Historic district in Delaware, US

Breck's Mill Area, also known as Breck's Mill Area-Henry Clay Village Historic District, is a national historic district located along Brandywine Creek in unincorporated New Castle County, Delaware, United States, near Wilmington. It encompasses 56 contributing buildings, five contributing sites, and three contributing structures. The district encompasses The Mill, The Workers' houses, and The Mill Owner's Home.

Breck's Mill was built in 1813 and rebuilt in 1846 after a fire. It is a three-story, stone structure measuring 55 feet by 43 feet. It features a stone bell tower with a top floor of brick. The Henry Clay Village area includes small single or double workers' houses, the Charles I. du Pont house (1823), Ernest du Pont house (1916), William F. Raskob house, Hagee's Tavern, Greenhill Presbyterian Church, and the original building for the Alexis I. duPont High School (1893).

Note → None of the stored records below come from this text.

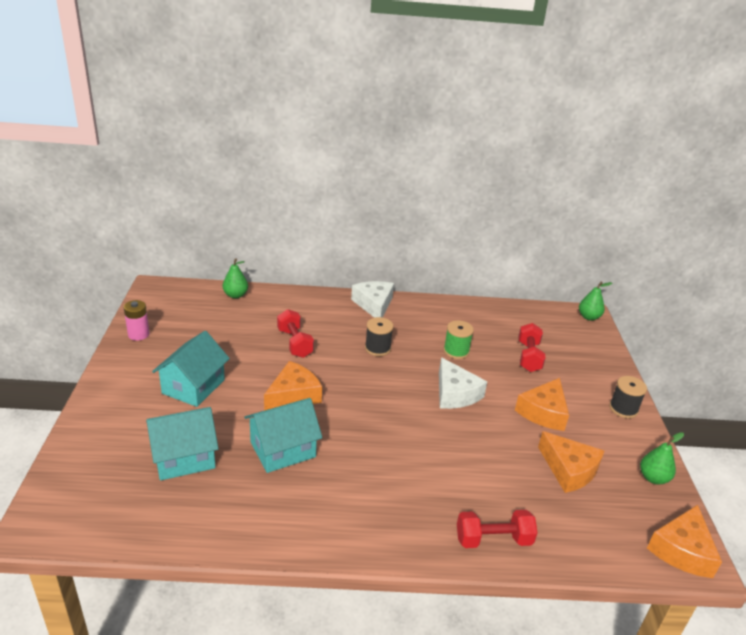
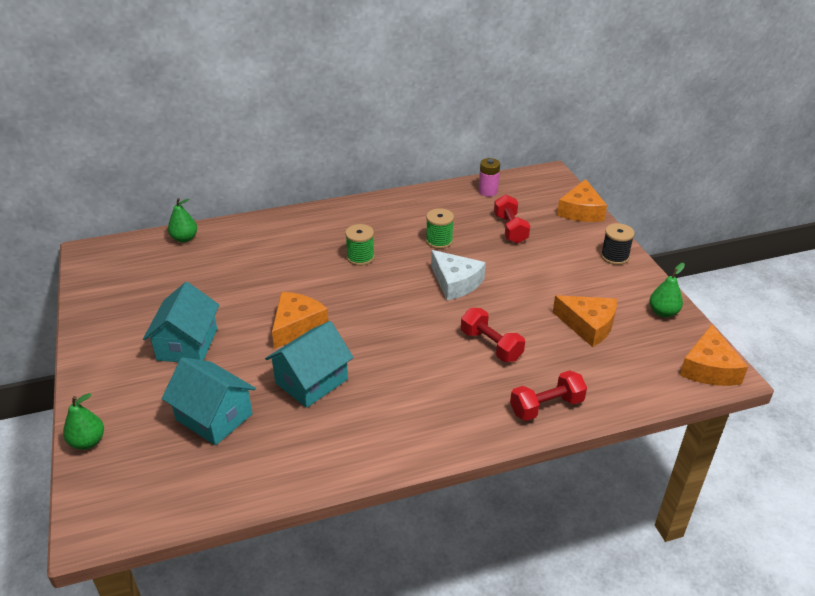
camera: 15 degrees left, 5 degrees up
pink battery [124,300,150,341] -> pink battery moved to [479,158,500,197]
turquoise house [146,407,219,480] -> turquoise house turned 75 degrees clockwise [162,357,256,445]
red dumbbell [277,309,314,358] -> red dumbbell moved to [461,308,525,362]
white cheese [351,281,394,318] -> none
black spool [365,317,394,356] -> green spool [345,224,375,266]
orange cheese [515,378,569,431] -> orange cheese moved to [557,179,607,222]
green pear [579,282,612,321] -> green pear moved to [63,393,104,450]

"Rokeby" was built in 1836, and is a two-story, rectangular dwelling in a late Federal style. It measures 55 feet wide and 26 feet, 4 inches, deep, and features a two-story portico overlooking the Brandywine. It was built by mill owner William Breck for his new wife Gabrielle du Pont and is thought to be modeled on Louviers. The mill closed in 1854. It has been a recreational center off and on since 1890. Breck's Mill houses the post office for Montchanin, Delaware, Somerville Manning Gallery, and André Harvey's sculpture studio.

It was added to the National Register of Historic Places in 1971 and amended in 1988.